Article of the Year: A Bizarre Annual Tradition

We’ve hit mid-December and thus the ‘X of the Year’ lists are starting to trickle out. It’s likely you’ve asked and/ or will be asked “What’s your favourite X of the year?”, and after some thought you’ll give a top three or so. Games in particular seem to be the medium of choice for these sorts of questions, or at least the most visible to me. At which point point things start to get a little weird, and in more ways than one. I understand why these lists are made: as December is when we remember January-August happened, and like to look back at that far away time fondly. However these lists are made hastily, premature, and marketed in an absurd fashion. It’s not so much that I have a problem with these lists, but more that they’re a curiosity to me.

I’ll be addressing games primarily in regards to best of lists because the games industry jerks off to these things than any other. Even when you consider the Academy Awards, which is essentially a five hour celebration of how awesome film is and how the people in them are even more so. Here’s the thing, the Academy Awards for 2014’s films will happen on February 22nd, 2015. The GOTY awards on gaming sites are either up already or being hinted at.

The year isn’t even done, and while it’s true that December is a slow month for games, my issue isn’t so much that these lists ignore what has yet to be released, it’s that there’s no time to appreciate those that have. Dragon Age: Inquisition is likely going to take the crown from may of the larger sites, but that monster of an RPG came out in mid-November. I’m 35 hours in, and am not even half-way through. It’s not my job to review and rank games, but I feel that there’s value in taking time to process and appreciate what made something great. Of course it’s worth honouring those games that hit hard and leave you wanting more, but they are massive experiences that require hours upon hours just to complete. The Academy Awards reviews films that are (approximately) two hours long on average, and they wait over a month before passing out their honours. I’m not saying that the Academy Awards are based purely on merit, or are infallible when it comes to passing judgement on their medium (they’re not, and I couldn’t care less about the ceremony), but games media covers games that take 10-80 hours and that’s a lot to process. Especially if a game means a lot to you, or resonates with you; your appreciations while valid, are still being forged and won’t cool for some time.

When people asked me what my favourite game of 2013 was I said it was Gone Home, hands down. Not for its plot, but the way the mechanics brought you into that world and let you hold things, explore, and feel the fear of a dark room before flipping on a light. Those mechanics wonderfully coupled with its faithful recreation of a mid-90’s household (where the only inaccuracy was that flipping a tape over and putting it back in a cassette-player played the same side). It was involving, interesting, I felt for the characters towards the end, and had an interesting interplay of mechanics and narrative. My favourite joke was when you picked up a journal entry by your sister, and the game timed it so you had just enough time to read the first sentences, to discover she’s describing her first sexual experience, before your character slams it back down. I still wonder if they focus tested how long most people took to grasp what it was about, without reading the whole thing. The joke became even better because it’s the only time your character refused your commands to pick something back up. The game was cleverly gated, gave me a few chills, and brought back some interesting memories. However…

This is the only thing on my living room's walls...

Bounding boxes with keypoints
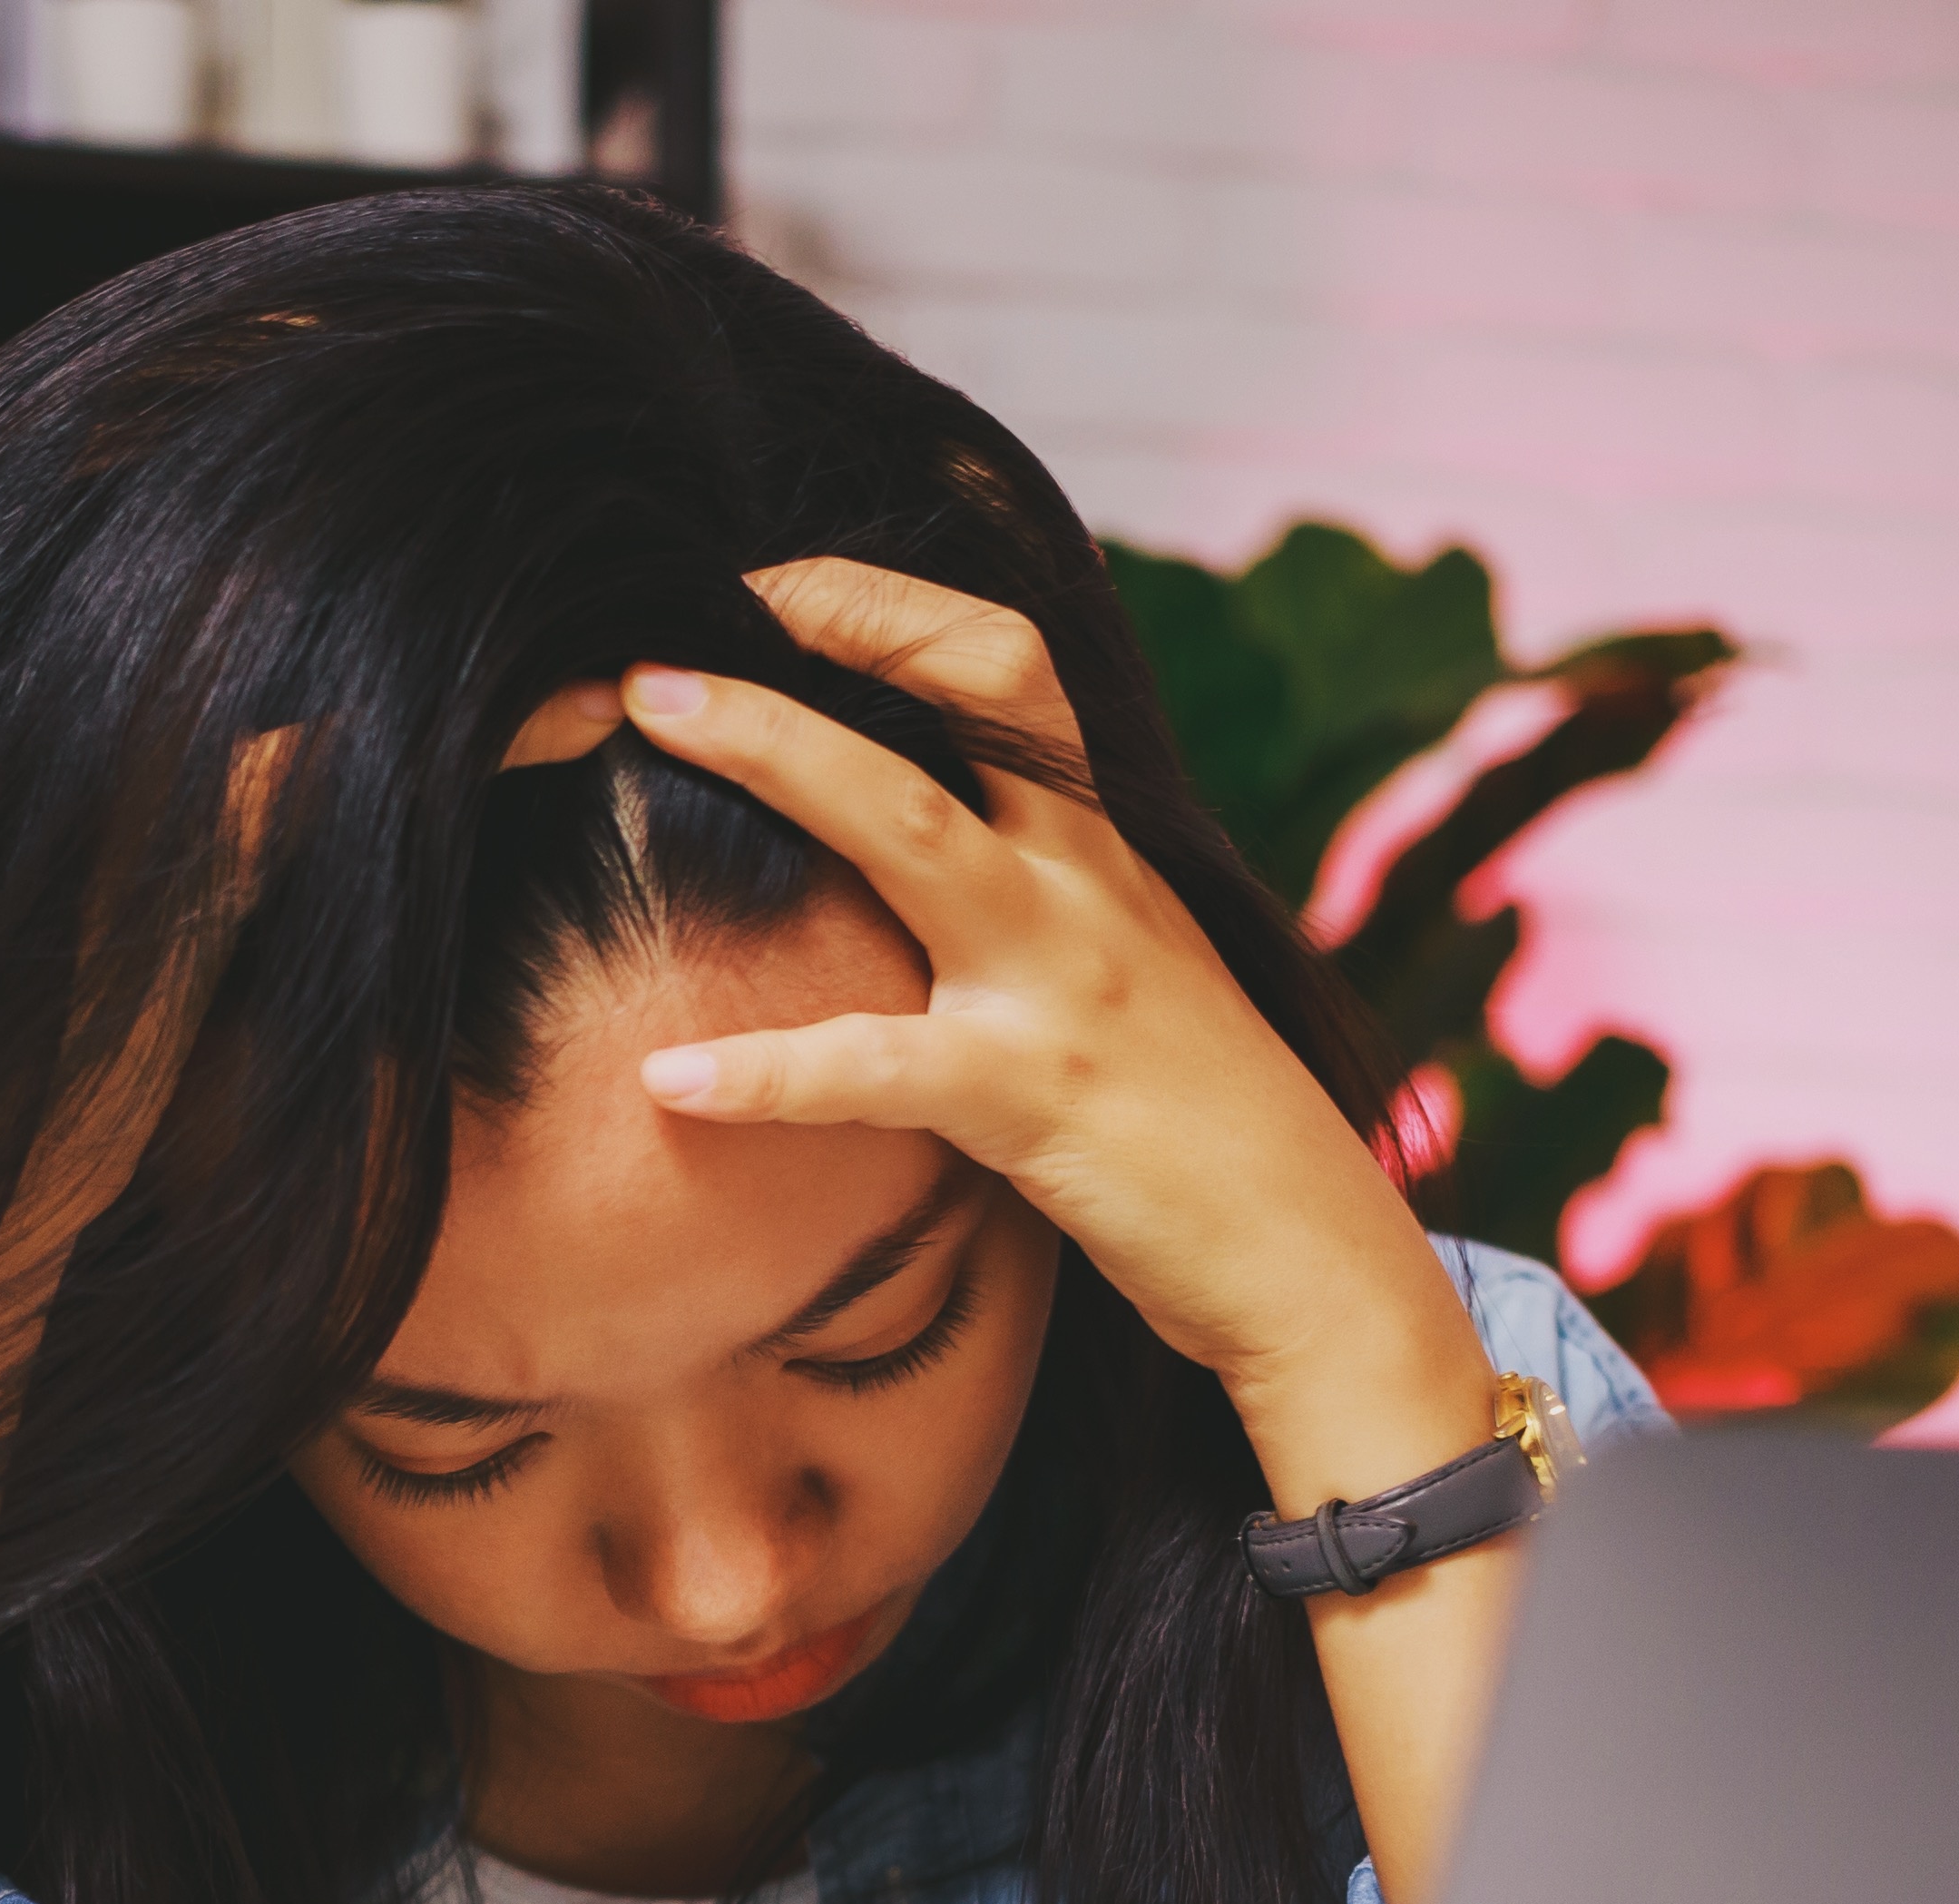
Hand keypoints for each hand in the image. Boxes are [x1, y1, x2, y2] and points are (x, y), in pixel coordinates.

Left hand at [613, 562, 1496, 1488]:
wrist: (1310, 1262)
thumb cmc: (1198, 1132)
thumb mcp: (1126, 979)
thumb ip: (1039, 905)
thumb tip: (916, 863)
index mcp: (1102, 849)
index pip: (1006, 665)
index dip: (887, 604)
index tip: (765, 586)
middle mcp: (1088, 883)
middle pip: (969, 690)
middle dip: (831, 622)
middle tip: (677, 618)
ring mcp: (1065, 982)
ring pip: (913, 828)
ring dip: (778, 751)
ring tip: (648, 708)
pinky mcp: (1037, 1100)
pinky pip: (880, 1069)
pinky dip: (769, 1072)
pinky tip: (670, 1081)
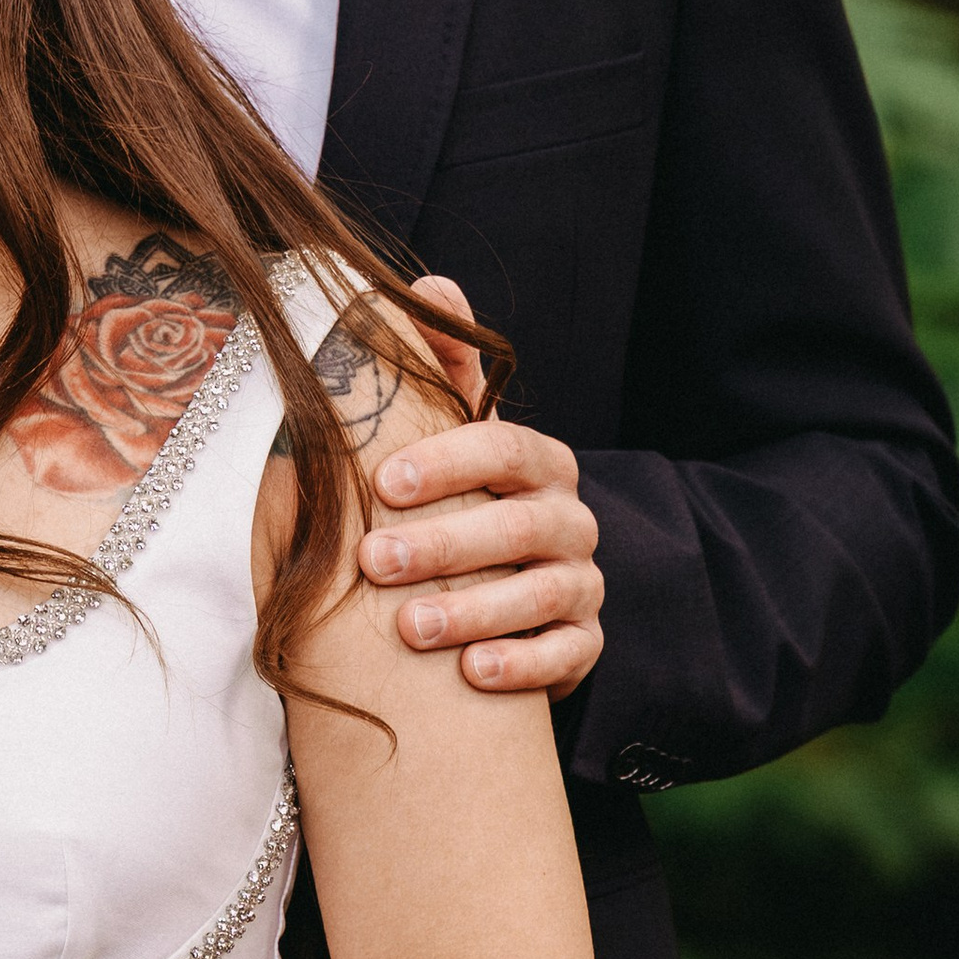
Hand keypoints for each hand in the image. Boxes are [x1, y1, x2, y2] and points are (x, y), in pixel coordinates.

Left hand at [360, 274, 604, 694]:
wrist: (500, 594)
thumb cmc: (459, 505)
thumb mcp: (448, 439)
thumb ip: (440, 370)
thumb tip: (430, 284)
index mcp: (536, 463)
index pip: (506, 448)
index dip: (449, 461)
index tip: (384, 480)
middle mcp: (569, 520)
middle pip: (519, 527)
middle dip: (445, 543)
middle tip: (375, 561)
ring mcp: (581, 583)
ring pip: (542, 595)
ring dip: (474, 610)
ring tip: (410, 628)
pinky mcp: (583, 643)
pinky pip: (567, 655)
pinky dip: (522, 663)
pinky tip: (472, 673)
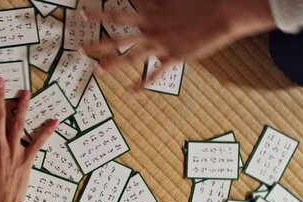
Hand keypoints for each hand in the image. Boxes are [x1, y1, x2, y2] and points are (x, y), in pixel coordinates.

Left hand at [82, 0, 274, 86]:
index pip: (119, 11)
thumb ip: (159, 2)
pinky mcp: (173, 57)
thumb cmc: (202, 0)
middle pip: (117, 38)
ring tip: (97, 70)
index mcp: (150, 10)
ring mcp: (160, 44)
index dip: (100, 13)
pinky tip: (131, 92)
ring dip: (112, 65)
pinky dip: (142, 84)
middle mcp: (150, 28)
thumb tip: (148, 1)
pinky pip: (154, 73)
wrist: (223, 11)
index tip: (83, 14)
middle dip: (97, 45)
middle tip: (79, 50)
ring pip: (130, 58)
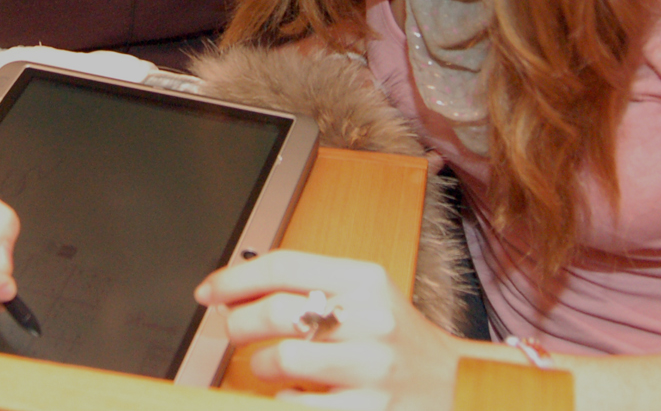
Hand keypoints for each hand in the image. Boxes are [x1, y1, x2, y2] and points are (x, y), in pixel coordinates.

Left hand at [197, 250, 464, 409]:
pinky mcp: (368, 410)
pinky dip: (282, 398)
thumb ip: (311, 285)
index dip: (235, 278)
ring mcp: (371, 367)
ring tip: (267, 366)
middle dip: (239, 322)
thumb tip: (238, 288)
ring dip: (261, 365)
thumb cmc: (395, 339)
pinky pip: (298, 404)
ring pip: (284, 358)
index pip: (283, 265)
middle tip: (232, 330)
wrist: (450, 384)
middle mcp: (370, 319)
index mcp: (364, 280)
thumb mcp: (364, 296)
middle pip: (277, 310)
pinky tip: (290, 394)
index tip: (209, 291)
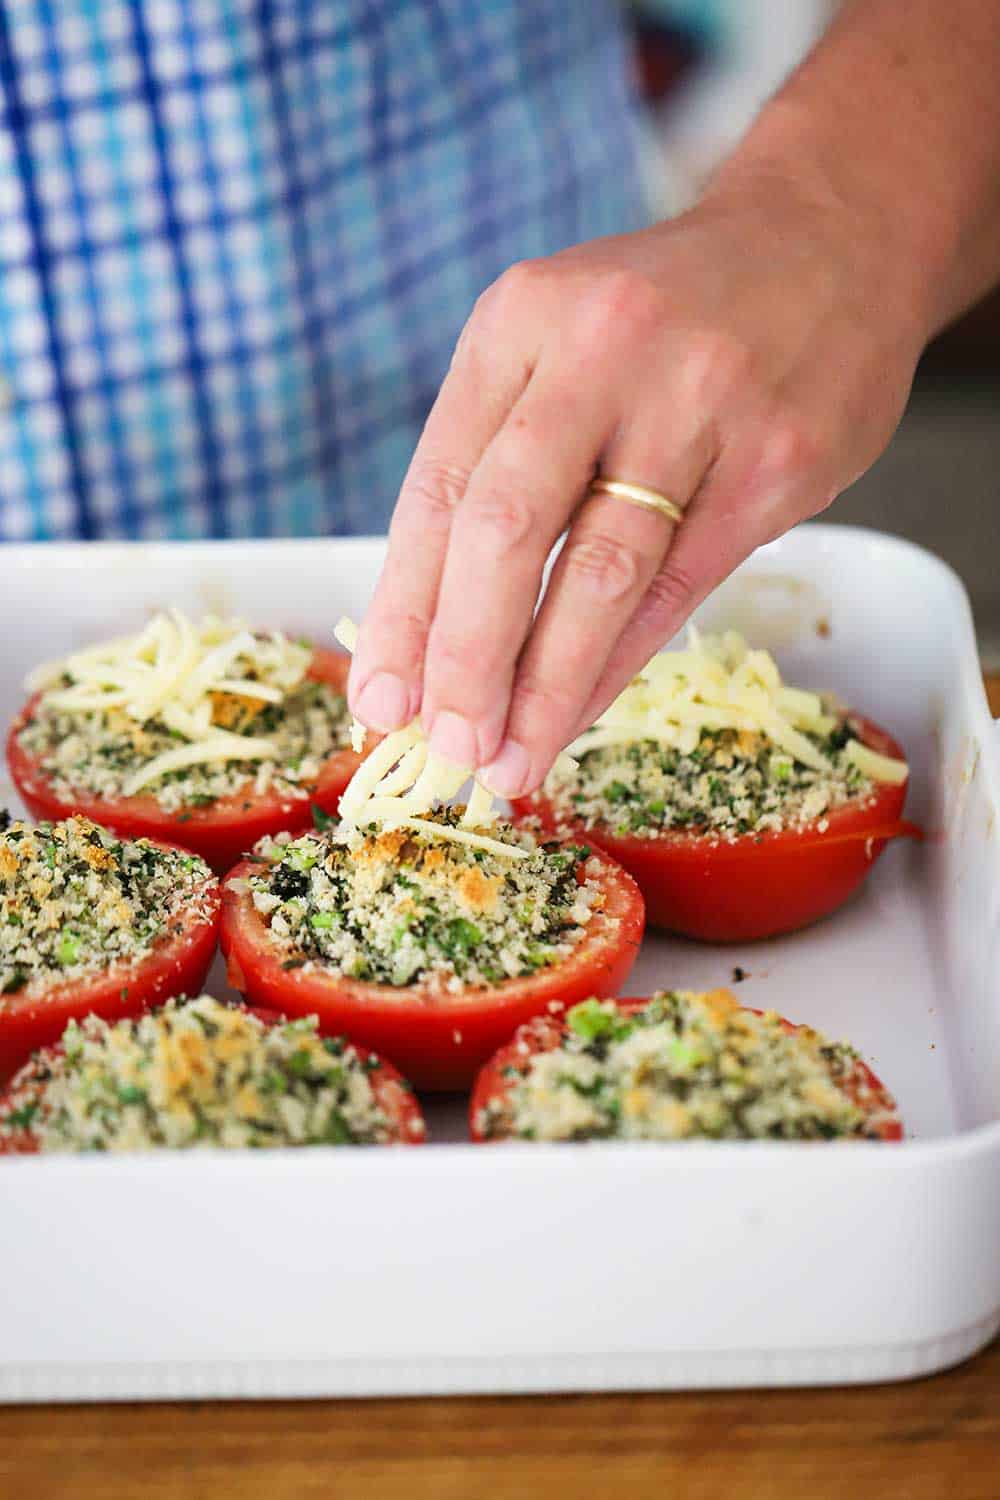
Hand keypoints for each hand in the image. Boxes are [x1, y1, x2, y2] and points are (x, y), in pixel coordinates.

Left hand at [348, 165, 927, 796]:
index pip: (438, 488)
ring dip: (545, 686)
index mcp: (519, 321)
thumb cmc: (665, 321)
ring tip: (509, 761)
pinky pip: (680, 585)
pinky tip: (580, 714)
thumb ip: (498, 461)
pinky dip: (619, 662)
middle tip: (443, 746)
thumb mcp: (557, 345)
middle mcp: (600, 350)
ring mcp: (699, 400)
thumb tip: (432, 632)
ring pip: (600, 573)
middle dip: (465, 656)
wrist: (828, 239)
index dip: (404, 608)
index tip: (380, 699)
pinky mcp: (776, 457)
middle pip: (506, 530)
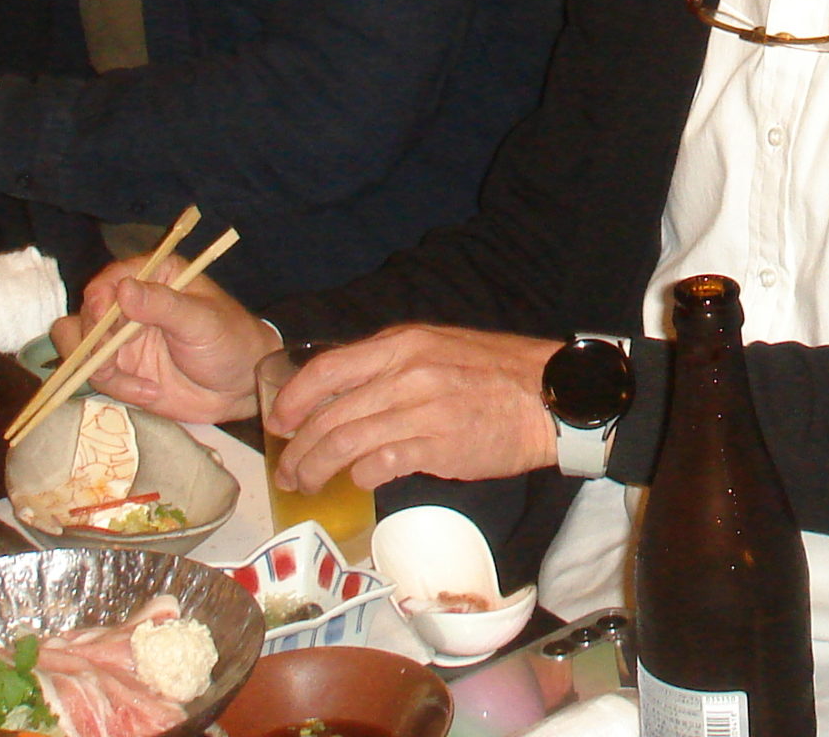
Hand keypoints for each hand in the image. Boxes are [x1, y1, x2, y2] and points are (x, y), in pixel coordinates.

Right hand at [65, 268, 280, 425]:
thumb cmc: (230, 342)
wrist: (239, 387)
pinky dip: (112, 386)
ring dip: (95, 365)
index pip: (109, 280)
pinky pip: (91, 374)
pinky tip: (148, 392)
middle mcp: (131, 303)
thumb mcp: (202, 322)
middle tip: (116, 358)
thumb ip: (163, 305)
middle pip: (86, 313)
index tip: (107, 321)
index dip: (99, 301)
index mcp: (155, 276)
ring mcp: (120, 337)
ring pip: (77, 343)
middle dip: (94, 340)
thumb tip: (122, 290)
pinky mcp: (118, 367)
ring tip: (130, 381)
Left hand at [270, 326, 562, 495]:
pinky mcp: (437, 447)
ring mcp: (420, 410)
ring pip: (346, 444)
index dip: (294, 399)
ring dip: (317, 469)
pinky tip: (357, 482)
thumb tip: (344, 394)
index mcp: (404, 344)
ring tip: (307, 484)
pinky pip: (379, 464)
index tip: (278, 422)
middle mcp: (406, 373)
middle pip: (330, 415)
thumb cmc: (496, 373)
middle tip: (287, 470)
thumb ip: (393, 365)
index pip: (327, 368)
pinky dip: (360, 476)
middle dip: (298, 448)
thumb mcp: (439, 349)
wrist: (550, 396)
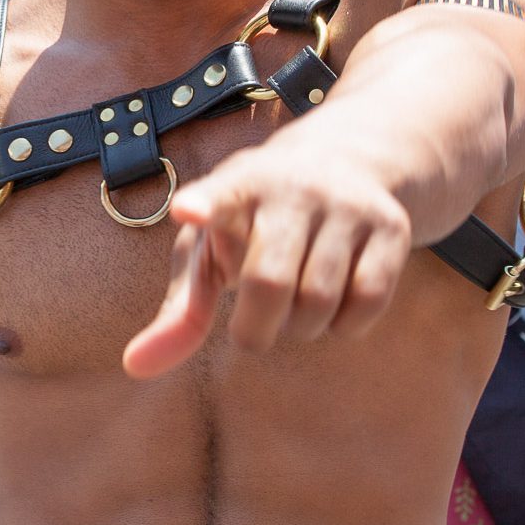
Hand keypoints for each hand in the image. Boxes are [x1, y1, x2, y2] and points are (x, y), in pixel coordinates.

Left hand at [122, 144, 412, 379]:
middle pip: (268, 284)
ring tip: (293, 310)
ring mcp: (346, 204)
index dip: (204, 206)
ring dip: (301, 330)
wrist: (350, 158)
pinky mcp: (390, 226)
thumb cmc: (257, 222)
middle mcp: (293, 187)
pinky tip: (334, 305)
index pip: (218, 194)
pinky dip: (345, 325)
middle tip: (253, 327)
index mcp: (238, 185)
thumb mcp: (213, 251)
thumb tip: (134, 367)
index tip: (187, 211)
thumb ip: (179, 311)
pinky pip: (367, 302)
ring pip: (319, 301)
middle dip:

To do
Please sum up the essay on year-end "best of" lists in two sentences.

Your response
The writer finds mid-December "X of the Year" lists, especially the game-of-the-year awards, a curiosity: they are made hastily and prematurely and marketed absurdly, while the Academy Awards for 2014's films will not happen until February 22nd, 2015. Since games take 10-80 hours, there is no time to appreciate recent releases such as Dragon Age: Inquisition, which came out in mid-November and which the writer has played for 35 hours without reaching the halfway point.